A National Environmental Policy Act compliance officer with DOE's Office of Clean Energy Demonstrations signed off on the FEED study in early 2024, noting that the office is "proposing to provide funding" to NTEC in support of the Four Corners CCS project.
So far, however, the ambitious plan to retrofit the plant with carbon capture and sequestration does not appear to have gained broad traction.
"APS is planning to remain an owner and the operator of Four Corners until 2031 and has no plans to install CCS at the plant," the power company said in an email. "As far as what would need to occur with respect to plant ownership to facilitate such a retrofit, APS won't speculate as to the intent or plans of its co-owner partners."
Public Service Co. of New Mexico (PNM) holds the second-largest stake in the plant, with 13%. PNM referred questions about the plant's future to APS.
Feasibility questions remain
A similar project involving the San Juan power plant, for which Enchant Energy teamed up with the New Mexico city of Farmington, took years of negotiations and litigation only to be abandoned in 2022. PNM was the plant's main owner and had sought assurances that the two project partners had financial backing and the ability to assume cleanup liabilities for the plant.
In 2022, PNM shut down the plant's turbines as agreed with state regulators, and the plant is now being dismantled.
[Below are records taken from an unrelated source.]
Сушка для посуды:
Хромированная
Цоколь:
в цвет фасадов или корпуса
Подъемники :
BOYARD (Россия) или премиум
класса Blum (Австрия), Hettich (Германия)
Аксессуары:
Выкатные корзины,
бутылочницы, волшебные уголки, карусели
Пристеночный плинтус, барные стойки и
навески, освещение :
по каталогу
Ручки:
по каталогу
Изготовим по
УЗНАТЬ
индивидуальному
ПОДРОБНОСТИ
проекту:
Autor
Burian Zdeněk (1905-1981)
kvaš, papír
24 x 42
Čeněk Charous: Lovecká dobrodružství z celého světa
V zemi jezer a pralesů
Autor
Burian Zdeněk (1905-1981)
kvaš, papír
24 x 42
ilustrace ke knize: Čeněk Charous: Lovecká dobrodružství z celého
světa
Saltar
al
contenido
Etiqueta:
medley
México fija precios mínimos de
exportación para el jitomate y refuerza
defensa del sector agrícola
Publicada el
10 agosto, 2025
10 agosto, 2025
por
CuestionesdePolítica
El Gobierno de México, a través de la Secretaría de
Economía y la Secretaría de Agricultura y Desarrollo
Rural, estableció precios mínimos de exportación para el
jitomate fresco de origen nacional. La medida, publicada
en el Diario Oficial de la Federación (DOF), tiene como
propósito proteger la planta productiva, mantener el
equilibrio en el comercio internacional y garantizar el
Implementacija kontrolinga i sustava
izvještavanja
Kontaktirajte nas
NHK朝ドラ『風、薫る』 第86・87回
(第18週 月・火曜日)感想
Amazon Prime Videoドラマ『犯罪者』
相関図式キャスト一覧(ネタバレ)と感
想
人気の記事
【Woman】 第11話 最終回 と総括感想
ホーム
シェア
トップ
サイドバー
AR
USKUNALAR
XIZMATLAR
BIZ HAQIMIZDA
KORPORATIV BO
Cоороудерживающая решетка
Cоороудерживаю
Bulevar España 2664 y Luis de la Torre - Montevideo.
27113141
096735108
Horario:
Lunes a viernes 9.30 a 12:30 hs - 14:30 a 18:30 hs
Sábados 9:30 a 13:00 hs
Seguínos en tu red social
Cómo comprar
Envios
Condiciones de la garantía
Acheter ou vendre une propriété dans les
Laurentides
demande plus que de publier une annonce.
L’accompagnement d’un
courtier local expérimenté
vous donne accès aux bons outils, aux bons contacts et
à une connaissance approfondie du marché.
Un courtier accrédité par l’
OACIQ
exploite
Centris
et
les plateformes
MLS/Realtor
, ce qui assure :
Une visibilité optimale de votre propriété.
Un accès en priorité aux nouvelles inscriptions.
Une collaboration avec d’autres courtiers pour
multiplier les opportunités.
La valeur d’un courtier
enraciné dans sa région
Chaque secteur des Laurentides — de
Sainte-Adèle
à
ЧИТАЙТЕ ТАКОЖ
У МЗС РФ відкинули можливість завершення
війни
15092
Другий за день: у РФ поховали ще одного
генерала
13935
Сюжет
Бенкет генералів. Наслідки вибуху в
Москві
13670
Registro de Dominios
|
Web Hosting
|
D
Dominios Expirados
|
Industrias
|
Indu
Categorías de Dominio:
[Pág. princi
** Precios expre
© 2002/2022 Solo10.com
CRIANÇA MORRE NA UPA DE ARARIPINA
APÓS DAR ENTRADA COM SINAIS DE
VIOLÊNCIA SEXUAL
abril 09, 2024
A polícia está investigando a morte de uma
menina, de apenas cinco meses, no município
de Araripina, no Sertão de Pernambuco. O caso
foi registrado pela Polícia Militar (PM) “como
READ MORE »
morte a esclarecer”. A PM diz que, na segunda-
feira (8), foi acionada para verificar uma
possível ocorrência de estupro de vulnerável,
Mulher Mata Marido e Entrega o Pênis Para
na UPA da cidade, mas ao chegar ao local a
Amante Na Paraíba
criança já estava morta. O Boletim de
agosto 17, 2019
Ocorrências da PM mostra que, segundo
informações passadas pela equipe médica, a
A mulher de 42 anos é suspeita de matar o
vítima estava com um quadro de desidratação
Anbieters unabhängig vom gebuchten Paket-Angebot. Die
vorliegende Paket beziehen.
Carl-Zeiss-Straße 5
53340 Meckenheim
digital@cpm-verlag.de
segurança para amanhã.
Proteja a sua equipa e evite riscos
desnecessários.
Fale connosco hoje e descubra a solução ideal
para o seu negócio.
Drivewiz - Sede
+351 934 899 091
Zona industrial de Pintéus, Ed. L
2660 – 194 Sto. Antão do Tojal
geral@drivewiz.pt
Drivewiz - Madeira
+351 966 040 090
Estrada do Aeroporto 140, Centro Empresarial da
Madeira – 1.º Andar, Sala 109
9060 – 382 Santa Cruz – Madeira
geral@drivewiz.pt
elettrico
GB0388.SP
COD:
Dozens of workers, many of them Navajo, lost their jobs.
Before that, the DOE had provided $25 million in grants to study the feasibility of using carbon capture at the San Juan plant near Farmington and to explore wells in northwestern New Mexico where the carbon from that plant would have been injected. The city of Farmington spent at least $2 million on legal bills.
Enchant Energy's co-founder Cindy Crane has since been appointed CEO of PacifiCorp but still serves as Enchant's board chair.
The CCS startup developer has removed most information about the San Juan project from its website but it says the FEED study funded by the DOE for the proposed retrofit "provided valuable insight" into how to lower CCS costs. Enchant Energy officials were not available to comment on their plans for the Four Corners power plant or any other facility, a company spokesperson said.
Longtime critics of the abandoned San Juan project now worry more tax dollars may be wasted and that a new round of New Mexico coal plant workers could be set up for disappointment.
"If a company that owns 63% of the coal plant says they have no interest in pursuing carbon capture sequestration it seems to me they don't even have a chance," Mike Eisenfeld, energy and climate program manager for the environmental group San Juan Citizens Alliance, said in an interview.
The nonprofit RMI, which tracks coal-fired plant operations, also estimates that the Four Corners plant cost customers an additional $818 million in power prices since 2015 due to the plant's uneconomic power dispatches, compared to cheaper available sources of generation. APS had no immediate comment on the RMI data.
When asked about the economic feasibility of the Four Corners project, the DOE spokesperson said that the Office of Clean Energy Demonstrations "continues to assess the long-term viability of potential projects before proceeding to award."
For its part, the NTEC is looking to preserve a vital income source for the Navajo Nation. In 2023, about 250 people worked at the power plant and another 350 at the adjacent Navajo Mine that provides the coal that fuels the facility.
"The Navajo Mine and Four Corners Power Plant are crucial to the Navajo Nation's economy, contributing more than one-third of the Navajo Nation's annual revenue and an additional $110 million each year in wages and other direct contributions to the Navajo economy," NTEC spokesperson Lauren Burgess said in an email. "NTEC is committed to preserving and growing this revenue for the Navajo Nation by identifying alternatives to keep Four Corners power plant open after 2031."
Burgess did not specifically comment on APS' lack of interest in the project.
The FEED study will help NTEC evaluate whether the project is economical, Burgess added.